The other honest caveat is that the asexual-versus-sexual dichotomy is too clean. Bacteria, the supposed exemplars of clonal reproduction, cheat constantly through horizontal gene transfer, passing genes laterally between existing organisms rather than only vertically to offspring. This is the primary route by which antibiotic resistance propagates, and by some estimates 20 to 80% of bacterial genomes are stitched together from transferred material. The lesson is not that sex is special but that recombination in any form, the ability to combine good genes discovered separately, is the prize. Life keeps inventing ways to get it.

What the Convergence Suggests

The reason this essay rewards reflection beyond its simulations is the structural claim it implies about how complexity gets built anywhere. Two processes that share no mechanism, no designer, and no common history converged on the same solution to the same abstract problem. That convergence hints that modularity and recombination are not contingent tricks but something closer to necessary features of any system that has to find rare good configurations in an astronomically large space within finite time. The space of working 68-gate adders is vanishingly small against 2^853 possibilities, and the space of viable genomes is similarly sparse.

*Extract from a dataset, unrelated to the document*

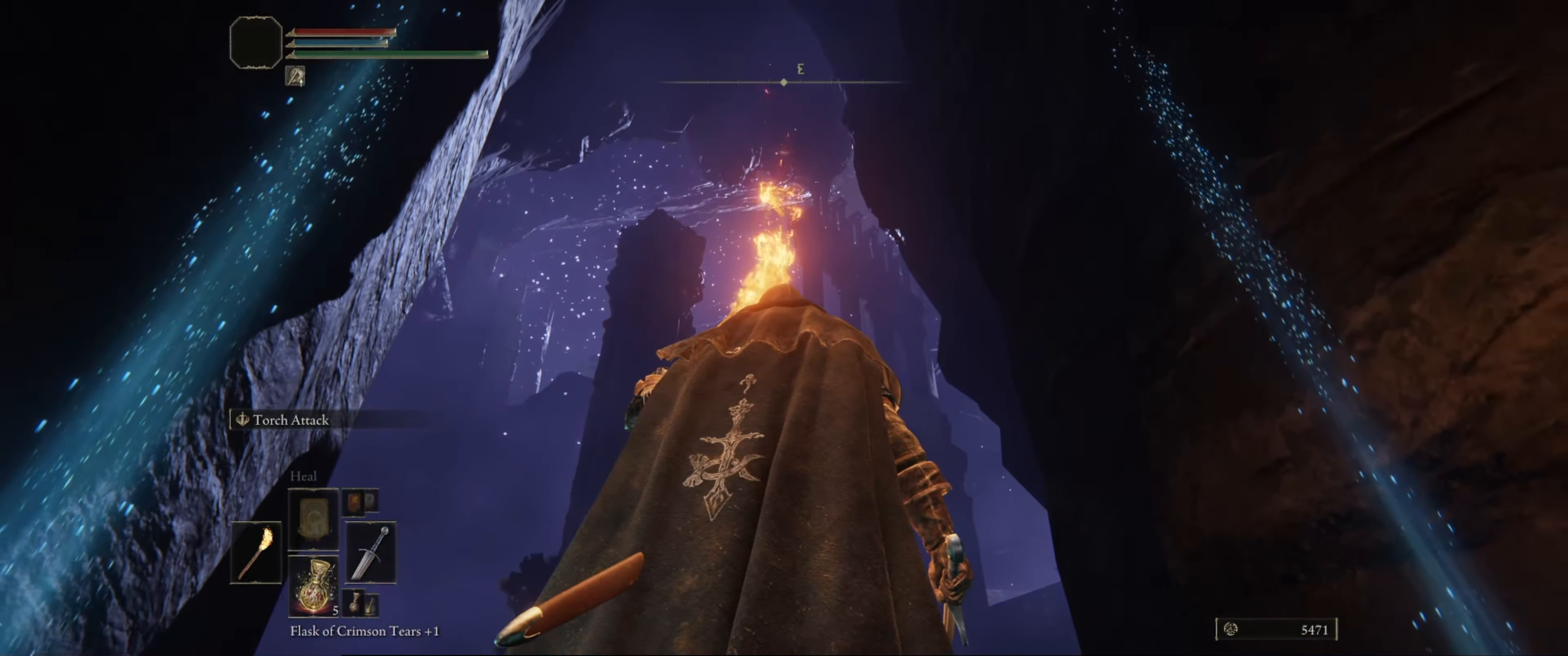
{"buttons": ["L1"], "left_stick": "center", "right_stick": "down", "events": [[200, "right_stick", "down"]]}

Brute force is not an option for evolution any more than it is for an engineer, and both arrived at the same answer because, perhaps, it is the only answer available.

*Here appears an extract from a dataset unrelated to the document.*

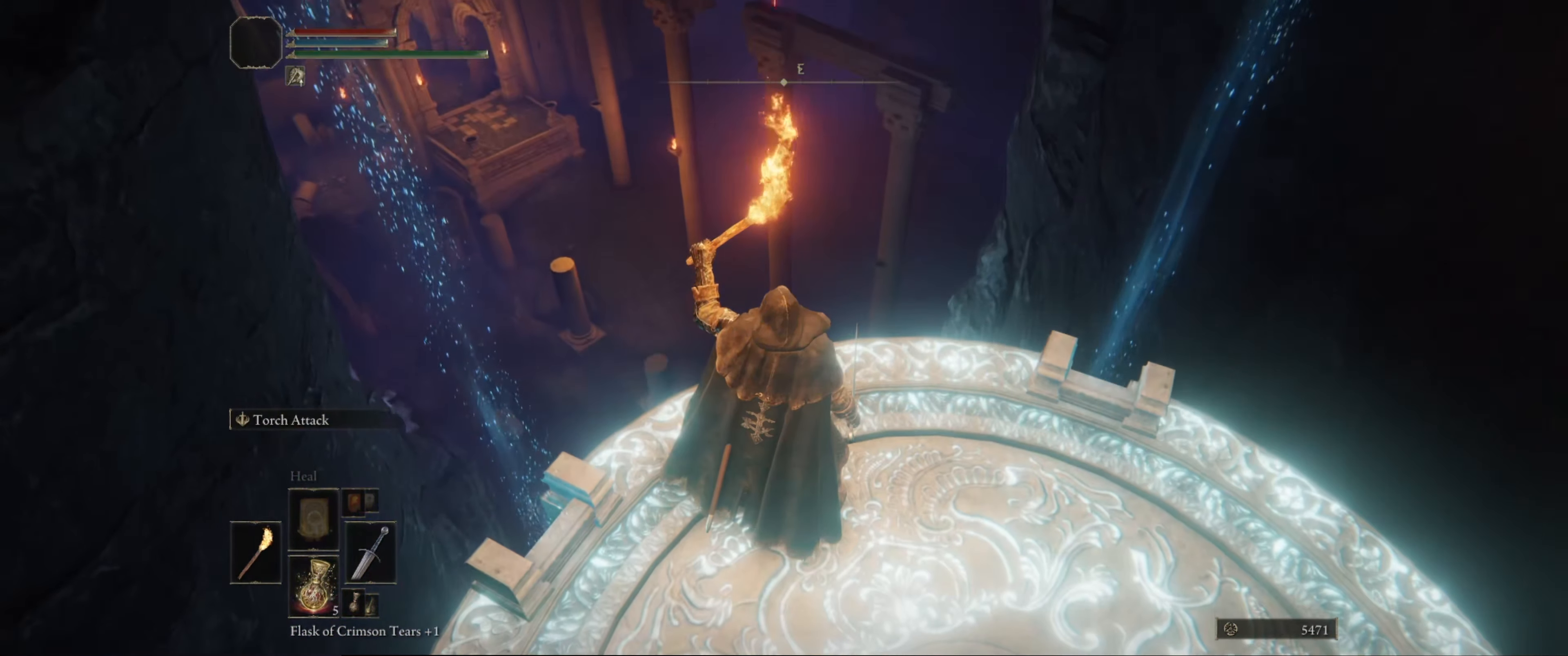
{"buttons": ["L1"], "left_stick": "center", "right_stick": "center", "events": []}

There is a tension worth holding onto, though. Potter is careful to note that human technology is not actually built by random recombination; Arthur's randomness was a measuring instrument, a way to gauge how hard a search is under different conditions, not a model of how engineers think. Biology genuinely is random in its variation, with selection supplying the only direction. So the convergence is real but asymmetric. Evolution has no foresight and compensates with an enormous parallel search refined over deep time, while engineering smuggles in intention and can shortcut the search with understanding. Reading the two as instances of one information-acquisition principle illuminates both, yet it also quietly raises the question of how much of what we call design is just a faster, foresighted version of the same blind harvesting that built the whale and the bacterium.

For readers who want the rigorous version rather than the intuition pump, Potter points to chapter 19 of David MacKay's Information Theory, Inference, and Learning Algorithms, which is freely available and remains one of the better places to watch evolution and information theory be spoken about in the same breath. The essay itself lives at Construction Physics, where Potter usually writes about buildings and industrial technology, which makes this excursion into population genetics a small piece of evidence for his own thesis: good ideas travel best when they can be recombined across the lineages that first discovered them.